Source - Bangkok Post (Eng)Tuesday, August 03, 2004 08:37

By Pichayanund Chindahporn

They are an odd couple _ a statuesque beauty getting cosy with the notorious hot-pink-clad demi-icon of Thai contemporary art in the most obviously Parisian of places.
They pucker up in front of the Eiffel Tower, pose amorously on the steps of the Sacr-{AAC}Couer Basilica. Look, out on the street _ it's a flirt, it's not plain, it's Pink Man, and he and his French coquette are painting Paris pink.

They flash devilish smiles amidst the goggle-eyed tourists along the Champs-Elyse{AAC}. Flamboyant photographer Manit Sriwanichpoom clicks his camera to capture another scene of the "Paris romance".

You will never see Rue de Rivoli, the Eiffel Tower, the Notre-Dame cathedral in the same light after you view how Manit recreates the ubiquitous Robert Doisneau images of Paris in his own manner.

This Thai photographer, a French model, an academic, a chauffeur and the Pink Man cram into one of those impossibly minuscule European sedans, not forgeting their not-so-mini supermarket cart with the glaring pink hue that blinds passing drivers on the Rue de Rivoli.
The driver is navigating the afternoon Parisian rush hour to try to make three more sites that Manit wishes Pink Man to conquer _ the Eiffel Tower and two of the best known churches, Sacre{AAC}-Coeur Basilica at Montmartre, and Notre-Dame Cathedral. No low-budget, haphazard tour of Paris, this is a trip with real purpose.

------

DIRECTIONS FOR THIS TASK:
Please copy the article on Pink Man in Paris from "They flash devilish" to "Rue de Rivoli.", swapping "chauffeur" out for "driver".

------

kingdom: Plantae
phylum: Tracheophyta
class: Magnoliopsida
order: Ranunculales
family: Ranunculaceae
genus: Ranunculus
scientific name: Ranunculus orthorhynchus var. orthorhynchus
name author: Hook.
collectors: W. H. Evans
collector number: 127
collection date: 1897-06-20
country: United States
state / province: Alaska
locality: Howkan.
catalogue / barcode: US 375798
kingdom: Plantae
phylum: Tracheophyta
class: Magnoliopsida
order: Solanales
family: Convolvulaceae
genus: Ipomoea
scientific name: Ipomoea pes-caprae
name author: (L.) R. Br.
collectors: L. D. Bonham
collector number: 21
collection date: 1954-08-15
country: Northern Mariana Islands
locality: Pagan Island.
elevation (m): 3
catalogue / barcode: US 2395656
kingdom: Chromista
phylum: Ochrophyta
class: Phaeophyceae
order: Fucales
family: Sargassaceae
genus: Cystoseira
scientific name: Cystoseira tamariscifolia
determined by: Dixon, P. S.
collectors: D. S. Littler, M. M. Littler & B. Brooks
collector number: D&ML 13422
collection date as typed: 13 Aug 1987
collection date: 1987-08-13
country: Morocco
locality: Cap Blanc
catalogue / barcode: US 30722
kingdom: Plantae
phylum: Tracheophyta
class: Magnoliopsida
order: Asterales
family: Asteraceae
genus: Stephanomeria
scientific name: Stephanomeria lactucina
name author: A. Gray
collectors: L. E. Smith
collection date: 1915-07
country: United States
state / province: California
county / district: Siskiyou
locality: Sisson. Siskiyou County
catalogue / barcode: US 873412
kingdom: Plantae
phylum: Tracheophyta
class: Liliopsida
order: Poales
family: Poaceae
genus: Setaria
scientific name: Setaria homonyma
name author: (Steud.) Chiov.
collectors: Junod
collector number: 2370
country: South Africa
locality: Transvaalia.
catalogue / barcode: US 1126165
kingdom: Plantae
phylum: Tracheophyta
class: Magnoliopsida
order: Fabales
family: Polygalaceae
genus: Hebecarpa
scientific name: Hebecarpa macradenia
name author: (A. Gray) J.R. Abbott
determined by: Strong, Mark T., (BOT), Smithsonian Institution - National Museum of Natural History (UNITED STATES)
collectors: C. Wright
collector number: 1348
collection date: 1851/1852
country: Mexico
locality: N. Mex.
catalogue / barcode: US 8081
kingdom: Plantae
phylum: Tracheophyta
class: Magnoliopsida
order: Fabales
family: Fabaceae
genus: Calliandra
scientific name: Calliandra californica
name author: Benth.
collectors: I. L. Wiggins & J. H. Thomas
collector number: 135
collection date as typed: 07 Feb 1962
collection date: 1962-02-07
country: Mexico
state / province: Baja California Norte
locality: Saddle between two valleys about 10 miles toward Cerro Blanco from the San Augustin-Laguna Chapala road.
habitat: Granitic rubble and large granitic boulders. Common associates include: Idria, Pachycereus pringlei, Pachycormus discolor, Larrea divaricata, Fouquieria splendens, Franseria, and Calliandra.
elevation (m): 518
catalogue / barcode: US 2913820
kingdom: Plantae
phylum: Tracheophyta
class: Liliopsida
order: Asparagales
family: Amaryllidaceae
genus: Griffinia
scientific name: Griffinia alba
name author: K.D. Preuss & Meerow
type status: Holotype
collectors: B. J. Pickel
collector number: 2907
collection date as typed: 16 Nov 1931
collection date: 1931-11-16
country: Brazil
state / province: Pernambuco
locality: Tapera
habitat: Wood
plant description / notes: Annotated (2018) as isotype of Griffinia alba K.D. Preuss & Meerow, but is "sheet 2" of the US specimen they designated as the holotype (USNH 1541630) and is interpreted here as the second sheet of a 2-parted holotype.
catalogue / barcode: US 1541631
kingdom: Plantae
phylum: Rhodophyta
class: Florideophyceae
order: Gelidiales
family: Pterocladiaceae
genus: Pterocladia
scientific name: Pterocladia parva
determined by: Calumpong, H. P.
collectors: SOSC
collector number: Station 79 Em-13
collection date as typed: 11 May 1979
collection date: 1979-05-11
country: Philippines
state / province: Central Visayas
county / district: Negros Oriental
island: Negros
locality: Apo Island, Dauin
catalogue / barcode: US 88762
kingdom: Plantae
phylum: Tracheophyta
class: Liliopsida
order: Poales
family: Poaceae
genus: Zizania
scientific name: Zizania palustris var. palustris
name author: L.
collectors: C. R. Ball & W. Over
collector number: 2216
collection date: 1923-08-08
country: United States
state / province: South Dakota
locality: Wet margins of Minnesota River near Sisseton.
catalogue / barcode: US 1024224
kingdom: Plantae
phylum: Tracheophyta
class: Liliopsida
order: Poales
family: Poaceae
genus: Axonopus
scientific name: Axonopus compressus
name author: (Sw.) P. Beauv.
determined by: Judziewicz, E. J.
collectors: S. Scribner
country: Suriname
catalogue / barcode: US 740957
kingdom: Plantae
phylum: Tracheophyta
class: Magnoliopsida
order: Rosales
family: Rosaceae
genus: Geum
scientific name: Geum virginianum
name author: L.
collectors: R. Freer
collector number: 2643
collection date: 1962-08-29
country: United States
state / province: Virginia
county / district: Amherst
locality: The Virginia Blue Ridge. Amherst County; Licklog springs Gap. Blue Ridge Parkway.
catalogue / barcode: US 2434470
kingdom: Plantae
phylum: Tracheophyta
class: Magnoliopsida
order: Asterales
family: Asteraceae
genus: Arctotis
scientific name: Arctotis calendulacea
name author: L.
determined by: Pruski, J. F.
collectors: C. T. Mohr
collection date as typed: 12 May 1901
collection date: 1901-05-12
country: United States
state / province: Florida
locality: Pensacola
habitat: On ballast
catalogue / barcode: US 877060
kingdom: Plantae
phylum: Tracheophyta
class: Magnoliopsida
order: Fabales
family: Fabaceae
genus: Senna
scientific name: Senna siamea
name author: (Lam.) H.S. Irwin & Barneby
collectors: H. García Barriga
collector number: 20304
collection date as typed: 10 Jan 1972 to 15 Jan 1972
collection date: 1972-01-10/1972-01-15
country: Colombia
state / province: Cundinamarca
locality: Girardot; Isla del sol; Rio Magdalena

------

WRITTEN RESPONSE:
They flash devilish smiles amidst the goggle-eyed tourists along the Champs-Elyse{AAC}. Flamboyant photographer Manit Sriwanichpoom clicks his camera to capture another scene of the "Paris romance".

You will never see Rue de Rivoli, the Eiffel Tower, the Notre-Dame cathedral in the same light after you view how Manit recreates the ubiquitous Robert Doisneau images of Paris in his own manner.

This Thai photographer, a French model, an academic, a driver and the Pink Man cram into one of those impossibly minuscule European sedans, not forgeting their not-so-mini supermarket cart with the glaring pink hue that blinds passing drivers on the Rue de Rivoli.